VMware (NYSE:VMW) is bringing out the competitor in Microsoft (NASDAQ:MSFT).

I know -- a competitive Microsoft? What a crazy notion! But VMware's success with virtual server software is getting Microsoft to bare claws and fangs I haven't seen in years.

Today, Microsoft comes out with all guns blazing in a direct attack on VMware. "Some business customers are saving on average $170,000 when they switch to Microsoft virtualization software from VMware software," says a report on the cost savings of using Microsoft's competing products.

A company spokesperson says that "the light switch has gone on for customers," and there's no need to pay a VMware "virtualization tax" when you can get the same results with Microsoft's cheaper virtualization platform. An Ingersoll-Rand (NYSE:IR) source from a featured Microsoft case study underlines that sentiment: "We are so impressed with Microsoft virtualization technologies that we plan to virtualize everything we can, and phase out VMware."

Ouch, Microsoft. When Redmond goes for the jugular, you'll feel it.

At the same time, VMware fires back with a less aggressive missive. The company simply states that its virtualization products have seen 21,000 new customers in the first half of this year, and the latest version of its flagship vSphere platform was downloaded 350,000 times in its first 12 weeks of availability.
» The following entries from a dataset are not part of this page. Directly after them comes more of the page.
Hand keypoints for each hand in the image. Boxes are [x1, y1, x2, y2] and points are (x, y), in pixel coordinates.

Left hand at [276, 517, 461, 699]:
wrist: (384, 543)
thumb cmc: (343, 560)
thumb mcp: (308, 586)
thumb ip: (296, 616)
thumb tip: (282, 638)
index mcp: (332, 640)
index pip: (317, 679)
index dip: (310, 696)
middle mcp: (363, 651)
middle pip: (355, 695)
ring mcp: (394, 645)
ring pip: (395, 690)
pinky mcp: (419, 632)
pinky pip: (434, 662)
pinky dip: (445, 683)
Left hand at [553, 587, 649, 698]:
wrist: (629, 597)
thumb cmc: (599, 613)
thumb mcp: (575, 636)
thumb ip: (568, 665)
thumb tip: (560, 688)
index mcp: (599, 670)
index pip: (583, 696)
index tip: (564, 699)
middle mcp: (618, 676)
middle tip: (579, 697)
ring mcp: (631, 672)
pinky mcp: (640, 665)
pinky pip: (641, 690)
Microsoft doesn't brag about adoption numbers, but does share that the IT management product category pulls in about $1 billion in annual sales. That segment includes the System Center virtualization tools as well as other IT management tools. The competition includes Hewlett-Packard (NYSE:HPQ) and IBM (NYSE:IBM), both of whom dabble a bit with their own virtualization features. On the other hand, other competitors like CA (NYSE:CA) and BMC Software (NYSE:BMC) barely touch the virtual world, aside from their management of data centers. VMware's $1.9 billion of trailing sales in nothing but virtualization products would crush Microsoft's take in this market -- which is probably why the company won't break its numbers down in that level of granularity. It would just be embarrassing. A handful of choice customer quotes will have to do instead.

VMware's focus is on presenting users with the features they need and often can't get anywhere else. Microsoft is the low-cost alternative with the less-impressive product portfolio. However, I think VMware is secure in its market-leading stature, at least at the high-margin top end of this sector. Microsoft is the challenger in this arena, so I’m not surprised to see it banging the drums with splashier PR announcements, but VMWare’s technology is arguably way ahead of Microsoft and everyone else; I call that a defensible moat.